Sure enough, dogs boiled bald are a brilliant shade of white.

“See?” says Thu. “It’s as easy as bathing a child.”

 

Pork, dog, beef or kale

Within hours, Thu has finished off a few more dogs and showcased their meat in a glass display case. Scruffy guys and women cradling toddlers stop by to bum cigarettes and gossip — all while dogs shiver and bleed at their feet.

“I know Westerners think killing dogs is too violent,” says Thu, 43, who runs the busy dog slaughterhouse with his wife. “But for me?” he says. “This is just business.”

Thu pays about $45 per head for live dogs. He says he buys them off middlemen who collect from rural pet owners in need of cash.

When he’s not electrocuting and clobbering dogs, Thu can sound like a new-age farmer promoting the perks of free-range agriculture. “Dog meat is healthier than pork,” he says. “It’s not pumped full of all those chemicals.”

Whether you view Thu as an amiable neighborhood butcher or a dog-murdering monster depends a lot on where you were born.

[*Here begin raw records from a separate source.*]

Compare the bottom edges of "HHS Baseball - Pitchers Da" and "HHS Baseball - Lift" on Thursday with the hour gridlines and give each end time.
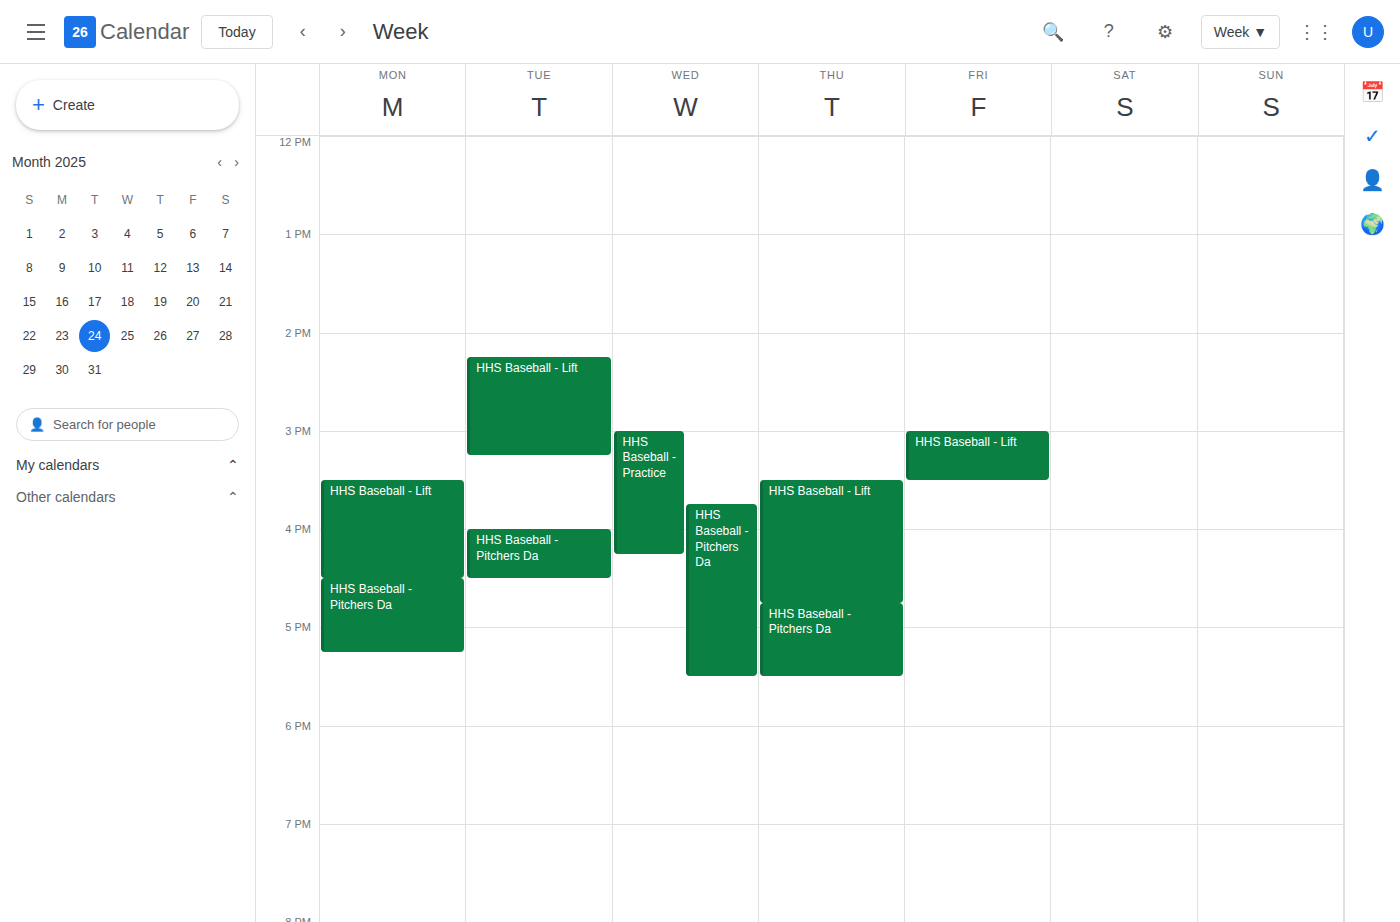
"HHS Baseball - Pitchers Da": 5:30 PM, halfway between the 5 PM and 6 PM lines. "HHS Baseball - Lift": 4:45 PM, neither: three quarters of the way from the 4 PM line to the 5 PM line."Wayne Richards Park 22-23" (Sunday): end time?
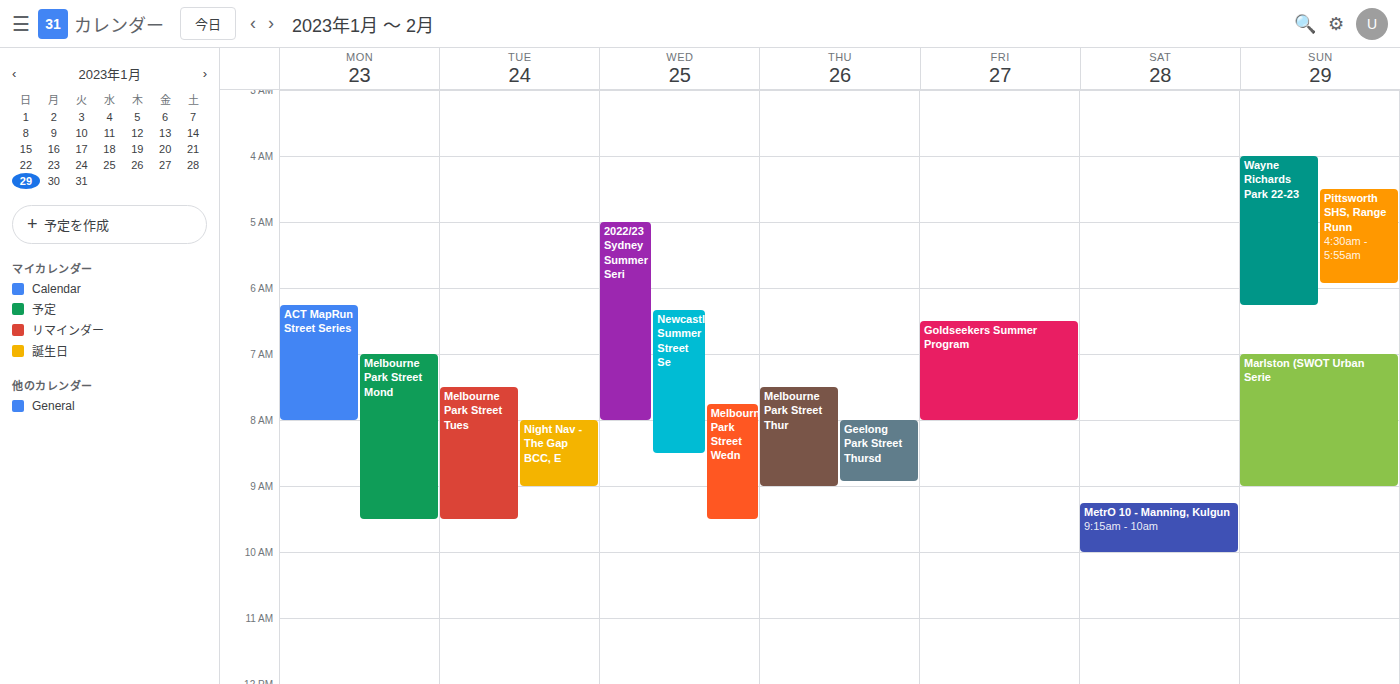
6:15 AMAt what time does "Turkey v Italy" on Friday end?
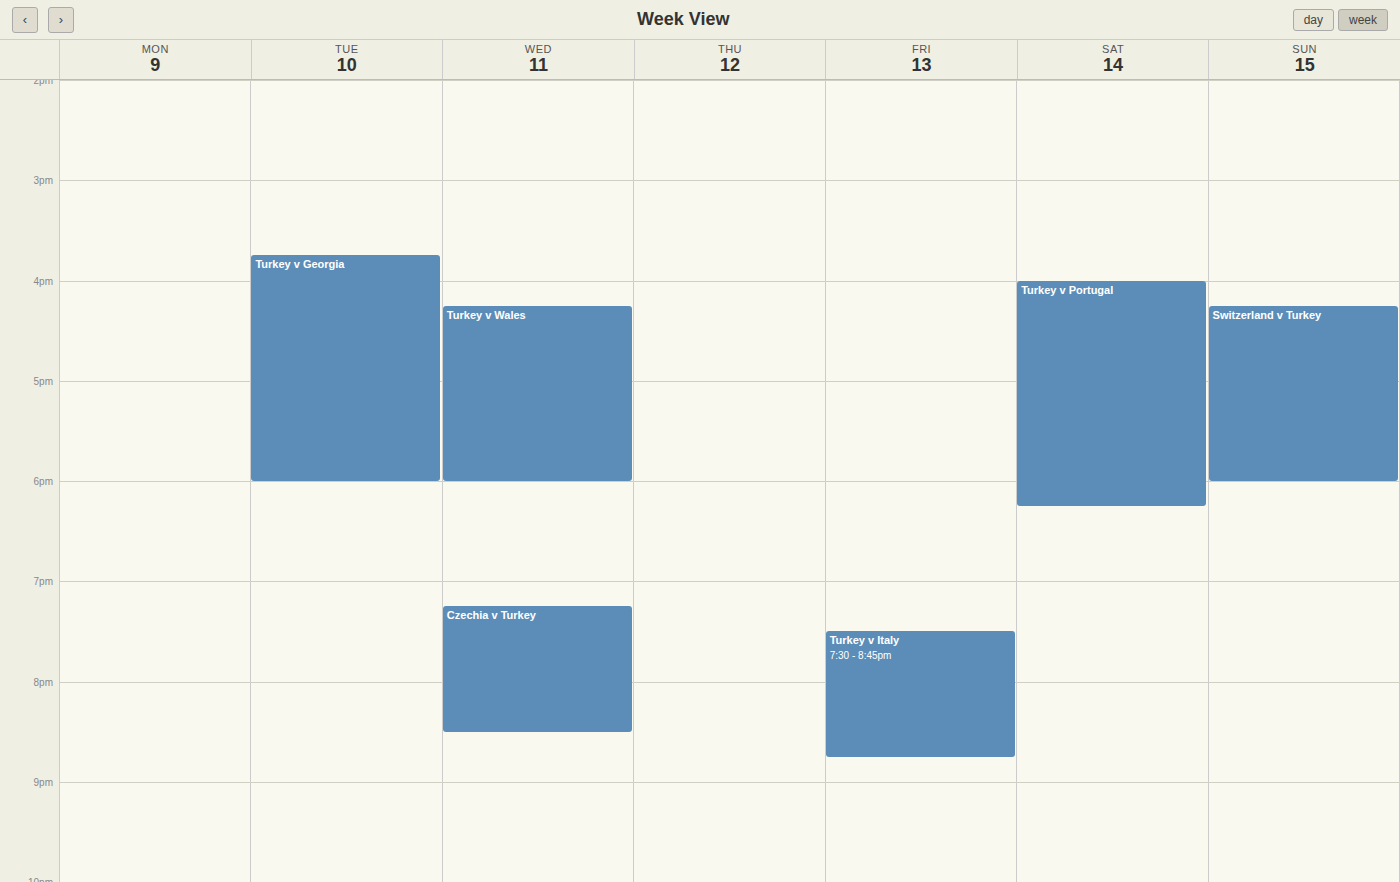
8:45 PM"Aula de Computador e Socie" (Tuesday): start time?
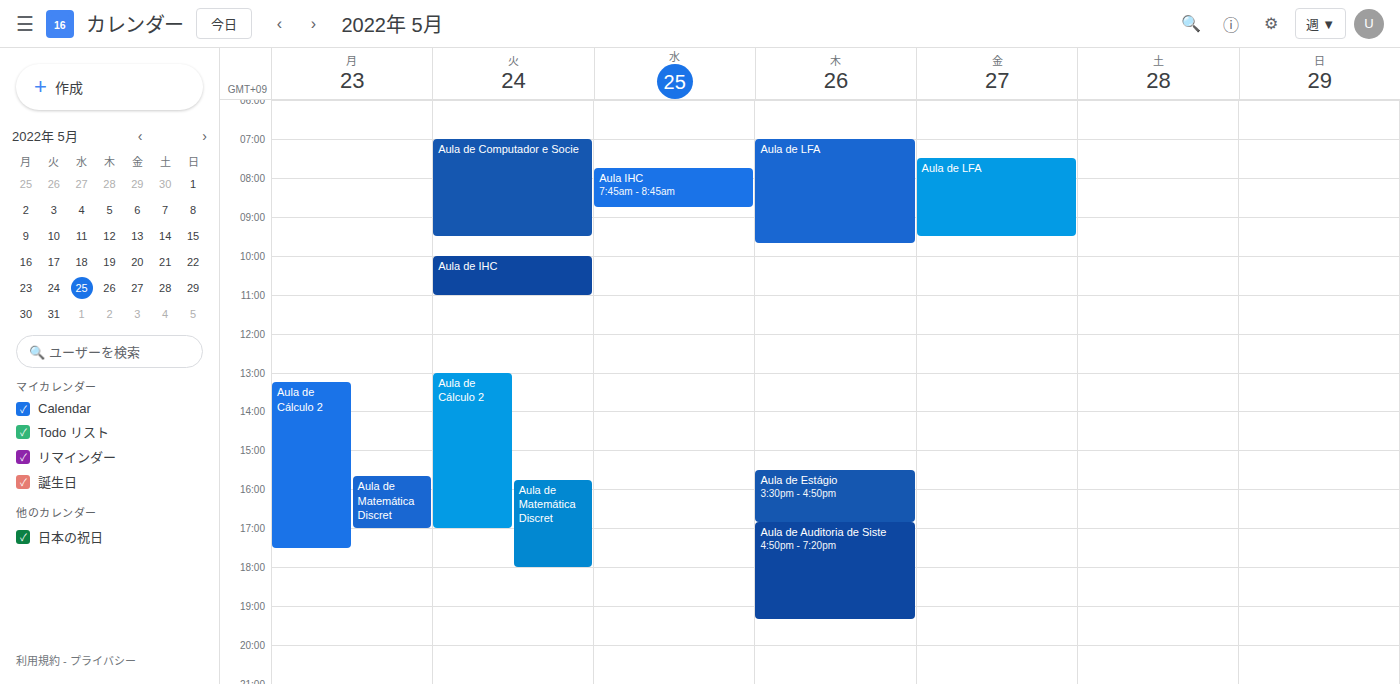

Many Americans can’t help but sneer at Vietnam’s dog-eating culture. Most find it repugnant. Or at least weird.

But weird varies wildly from culture to culture. Most dog-eaters think it’s weird that Americans let dogs sleep on their beds. (They’d just as soon nap with a rat.)

In Vietnam, older residents may find it doubly weird — better yet, obnoxious — to hear sermons on animal welfare from citizens of a country that once rained napalm on their heads to halt the spread of communism.

Meanwhile, billions around the world reject eating pork (Muslims and Jews), beef (Hindus), or any meat at all (vegetarians).

Westerners who recoil at dog eating naturally stir questions about the treatment of pigs and raise the specter of hypocrisy. Both dogs and pigs are capable of loyalty and affection. Both can be taught to complete complex tasks.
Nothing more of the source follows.